First we need to translate the view-volume to the origin, this can be done by applying the following translation matrix;

\[ \mbox{${\mathbf{\hat{T}}}$}_{1}=\left(\begin{array}{ccccc}1&0&0&0 \\0&1&0&0 \\0&0&1&0 \\ -v_{l} &-v_{b} & -\frac{e_{n}F}{F-e_{n}} & 1 \end{array} \right) \]

Next the view-volume needs to be scaled to the width and height of the window. At this stage we will normalize the pseudo-depth to a range of 0 to 1. To scale the n-coordinate ,we need to scale by;

\[ \frac{1-0}{\frac{e_{n}B}{e_{n}-B}-\frac{e_{n} F}{e_{n}-F}}=\frac{1}{\frac{e_{n}B(e_{n}-F)-e_{n} F(e_{n}-B)}{(e_{n}-B)(e_{n}-F)}}= \frac{(e_{n}-B)(e_{n}-F)}{e_{n}^{2}(B-F)} \]

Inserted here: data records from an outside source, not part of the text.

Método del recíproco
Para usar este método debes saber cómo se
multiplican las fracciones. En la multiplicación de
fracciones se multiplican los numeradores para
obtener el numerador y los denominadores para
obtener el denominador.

Therefore the scaling matrix required is;

\[ \mbox{${\mathbf{\hat{S}}}$}=\left(\begin{array}{ccccc}\frac{w_{r}-w_{l}}{v_{r}-v_{l}}&0&0&0 \\0&\frac{w_{t}-w_{b}}{v_{t}-v_{b}}&0&0 \\ 0&0&\frac{(e_{n}-B)(e_{n}-F)}{e_{n}^{2}(B-F)}&0 \\ 0&0&0& 1 \end{array} \right) \]

Finally we need to translate the scaled view volume to the position of the viewport;

\[ \mbox{${\mathbf{\hat{T}}}$}_{2}=\left(\begin{array}{ccccc} 1&0&0&0\\0&1&0&0\\0&0&1&0\\w_{l}&w_{b}&0&1 \end{array} \right) \]

Combining the above three transfomations gives us the Normalization Matrix;

\[ \mbox{${\mathbf{\hat{N}}}$}=\mbox{${\mathbf{\hat{T}}}$}_{1}\mbox{${\mathbf{\hat{S}}}$}\mbox{${\mathbf{\hat{T}}}$}_{2} \]

Putting it all together

We can now combine all our transformations into one overall matrix, which will convert a point from world coordinates to Normalized Device Coordinates(NDC) while retaining a representation of the relative depth of the points.

\[ \mathbf{\hat{M}}_{TOT}=\mathbf{\hat{A}}_{wv}\mathbf{\hat{M}}_{p}\mathbf{\hat{N}} \]

This will give us the view-volume in its final configuration, called the Canonical View Volume.